In Vivo Assembly of Artificial Metalloenzymes and Application in Whole‐Cell Biocatalysis

We report the supramolecular assembly of artificial metalloenzymes (ArMs), based on the Lactococcal multidrug resistance regulator (LmrR) and an exogeneous copper(II)–phenanthroline complex, in the cytoplasm of E. coli cells. A combination of catalysis, cell‐fractionation, and inhibitor experiments, supplemented with in‐cell solid‐state NMR spectroscopy, confirmed the in‐cell assembly. The ArM‐containing whole cells were active in the catalysis of the enantioselective Friedel–Crafts alkylation of indoles and the Diels–Alder reaction of azachalcone with cyclopentadiene. Directed evolution resulted in two different improved mutants for both reactions, LmrR_A92E_M8D and LmrR_A92E_V15A, respectively.

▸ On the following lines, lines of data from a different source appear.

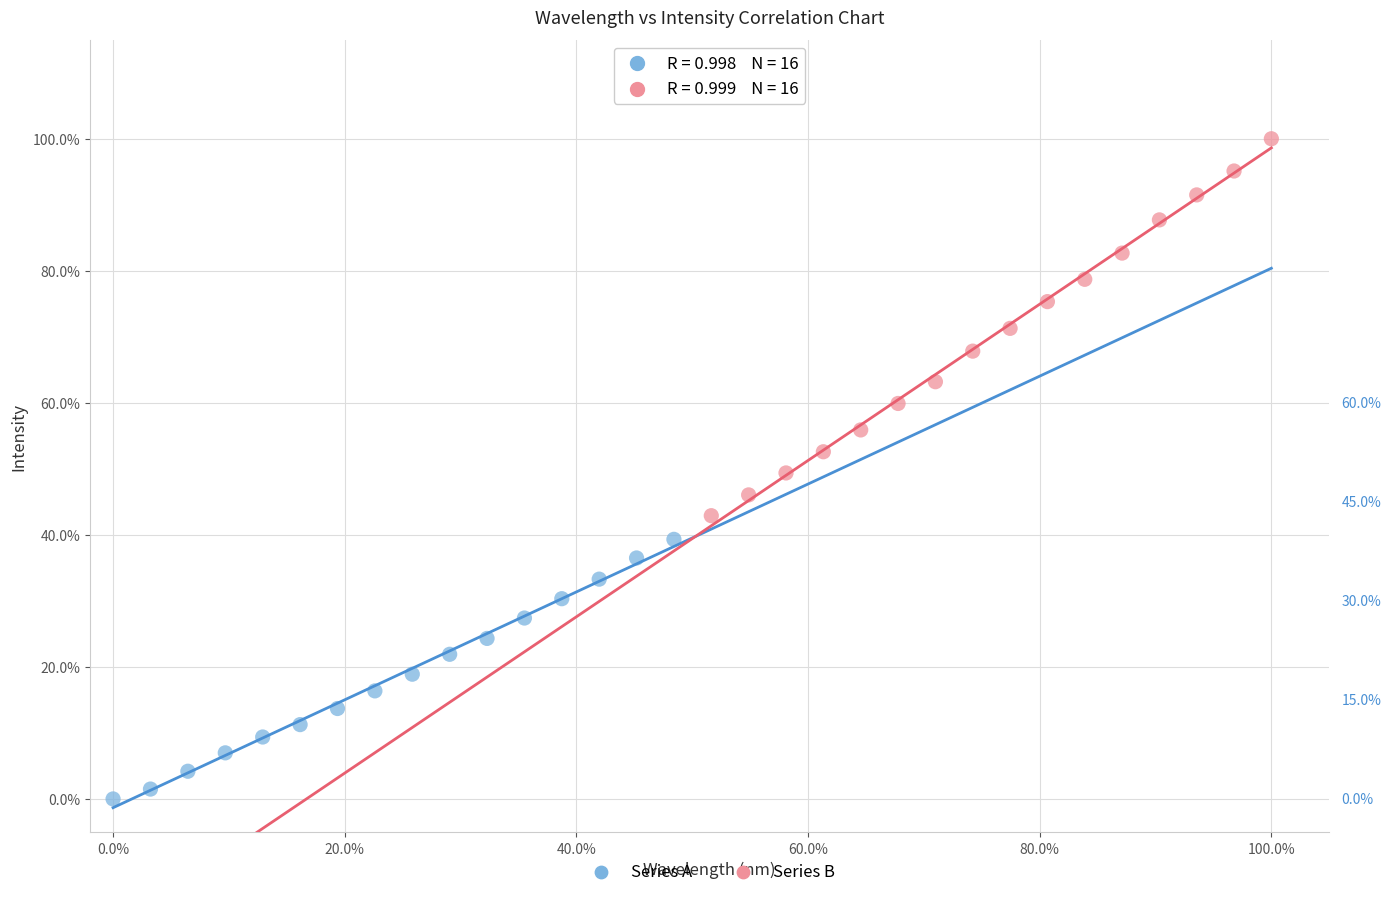

What are all the series names shown in the legend?

Series A, Series B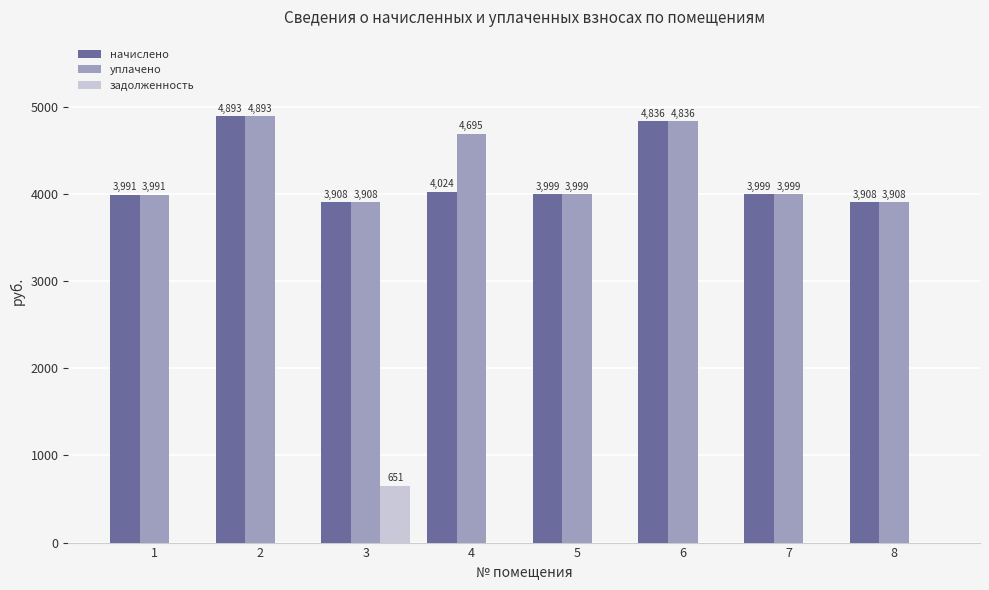

Which series changed the most between 3 and 5?

задолженность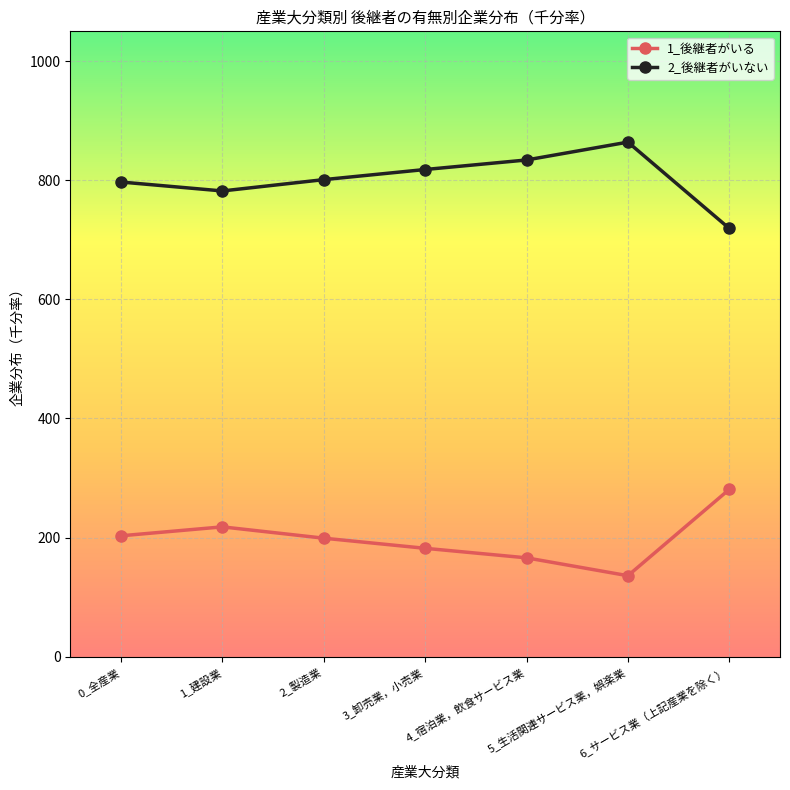

What is the value of the 1_後継者がいる point at the 6th from the left?

136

The whole‐cell ArM system required no engineering of the microbial host, the protein scaffold, or the cofactor to achieve ArM assembly and catalysis. We consider this a key step towards integrating abiological catalysis with biosynthesis to generate a hybrid metabolism. Artificial metalloenzymes were created by supramolecular assembly in the cytoplasm of E. coli cells. The cells were then applied to the enantioselective biocatalysis of a Friedel–Crafts alkylation of indoles (see picture) and a Diels–Alder reaction. Directed evolution of the artificial metalloenzymes inside the cells provided improved variants for both whole‐cell biocatalytic reactions.